Member Reviews
This book has a great deal of really interesting history that I wasn't aware of but it does get tedious. With books like these, it really helps to employ a little humor or somehow break things up a bit more with visuals, short chapters, anything to keep the reader engaged. I did keep learning things but I really struggled to make myself keep reading it, never a good sign in a book. I'm afraid others will be put off by the author's political leanings (which match my own), making it a harder sell. If I only had one book on my kindle I would happily take up my time reading this and I know I'd learn a lot, but with hundreds to choose from this one consistently stayed at the bottom of my to-read pile on kindle. That's not to say it's not a good book, just that it's such a competitive, tough scene in quality nonfiction these days.

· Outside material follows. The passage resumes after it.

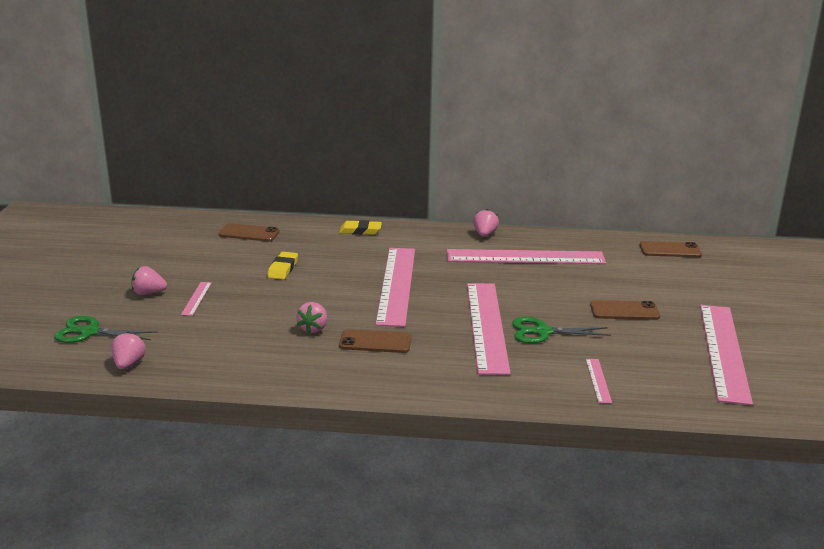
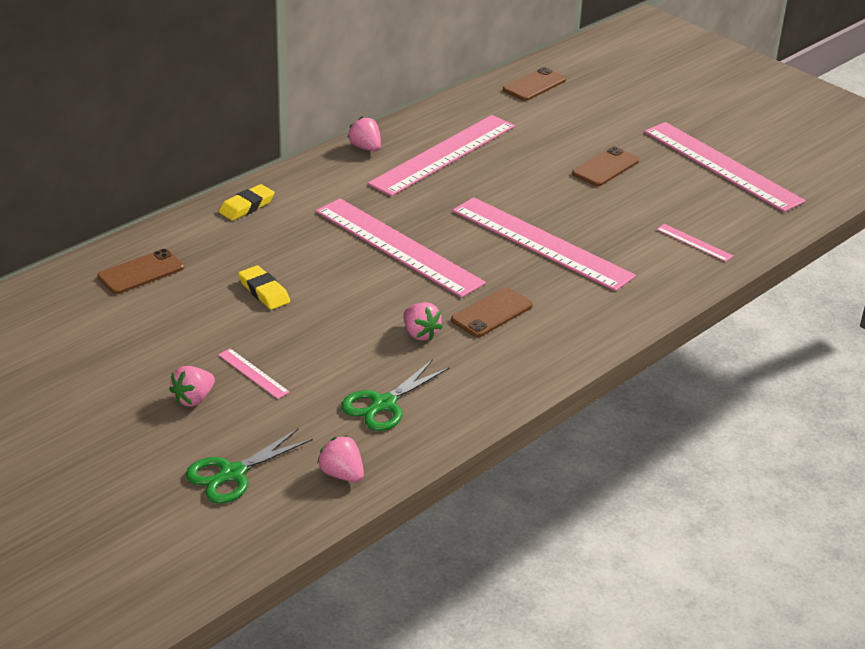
camera: 50 degrees left, 10 degrees up
green scissors [512,317,611,344] -> green scissors moved to [341,359,449,431]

Besides being a Midwesterner, author Christmas also teaches college writing in the Midwest. Certainly he knows his subject. The book of essays is well written, and entertaining, covering a wide range of topics. The book may have interest to a limited general audience, but would find an appropriate home in colleges and libraries.

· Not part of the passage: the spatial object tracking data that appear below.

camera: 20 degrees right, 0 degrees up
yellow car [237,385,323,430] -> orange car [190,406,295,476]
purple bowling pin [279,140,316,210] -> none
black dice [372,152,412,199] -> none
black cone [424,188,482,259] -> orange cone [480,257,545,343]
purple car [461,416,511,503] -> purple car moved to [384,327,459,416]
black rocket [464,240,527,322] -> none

As a born and raised Midwesterner (Wisconsin), Christman does an excellent job in navigating what the "Midwest" means beyond the geographical sense. Through thoughtful essays, he delves into the economic, political, and social aspects that have impacted the area that many tend to overlook for the more flashy narratives of the coasts.
Early in the book, Christman quotes Willa Cather, "No one who has not grown up in a little prairie town could know anything about it." As someone who did and then moved away and has watched those outside those little prairie towns struggle to understand and describe them this is unquestionably true. However, in this book Christman comes about as close as anyone has to translating that understanding.

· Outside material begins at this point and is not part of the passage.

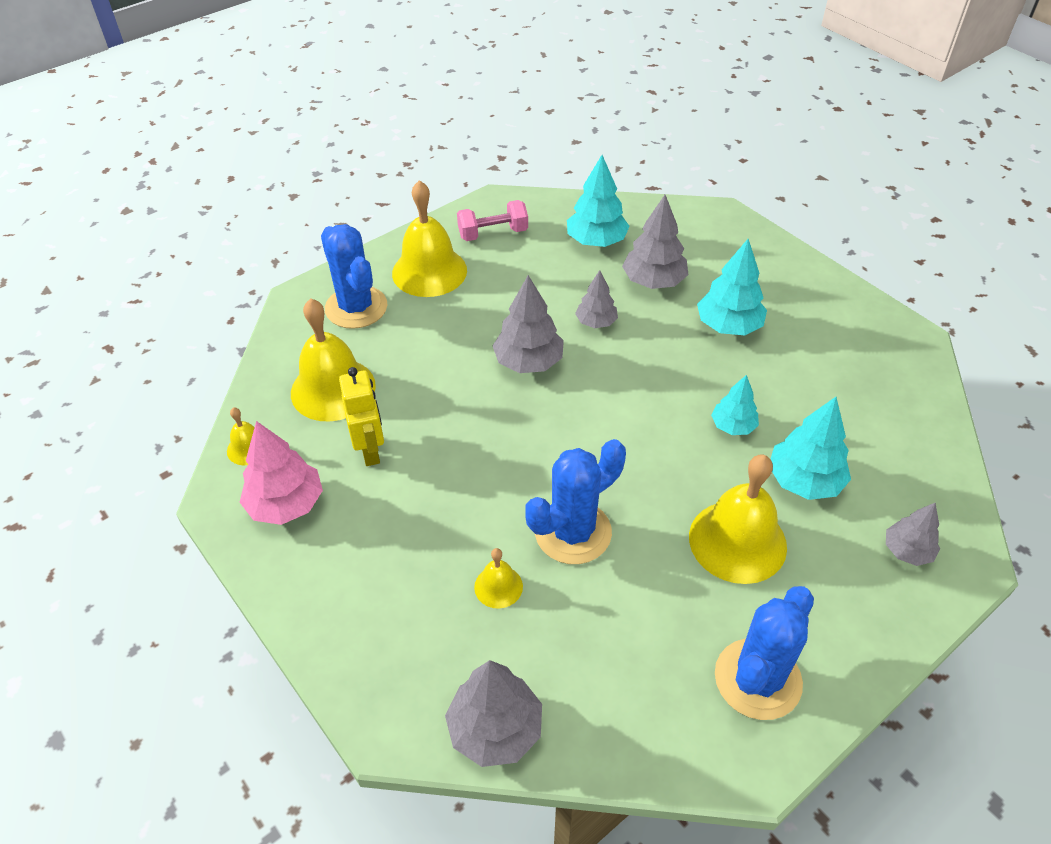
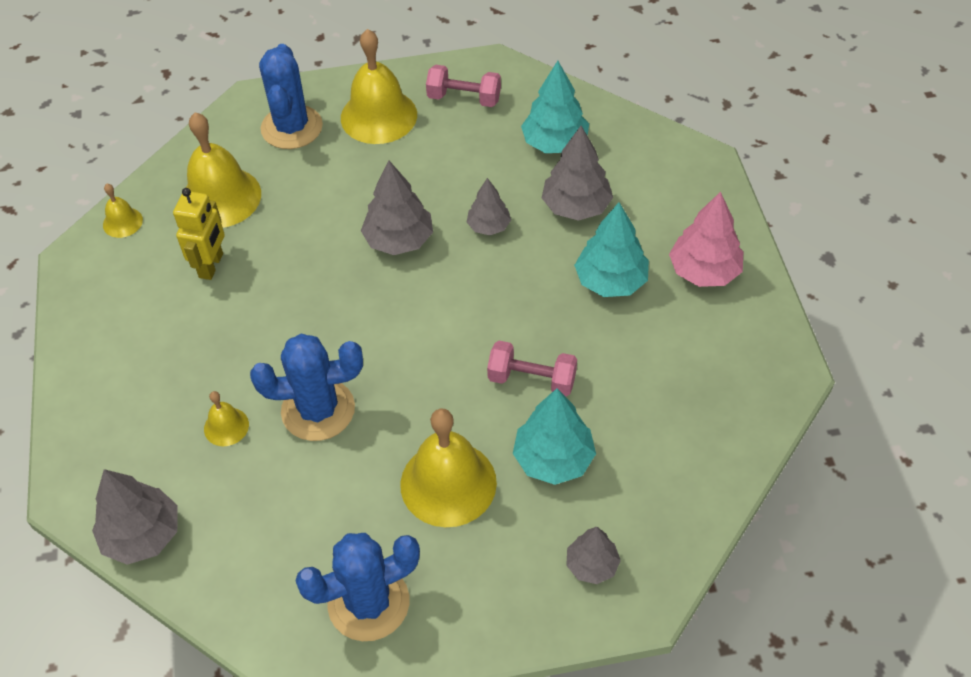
camera: 30 degrees right, 5 degrees up
pink tree [240,421,323,525] -> pink tree moved to [669,192,743,287]
turquoise tree [711,375,759,435] -> pink dumbbell [487,341,577,397]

In a series of essays, he tackles the history, tropes, social and political movements that have defined or attempted to define what it means to be Midwestern. The book is at times a little messy and discursive, indicative perhaps of the difficulties of capturing the "collocation of moods or tropes, some of them contradictory" that he (correctly in my opinion) posits make up the Midwest, which is definable more as a state of mind than a geographical region.
Being from the midwest (Iowa), this was a very interesting and real read. This book is made up of fairly quick essays about the midwest discussing topics like history, capitalism, midwest literature, farming, Trump, climate change, preppers, infrastructure, & the future. The author is a great & funny writer & I would recommend this to any midwesterner or any one trying to understand midwest life/future.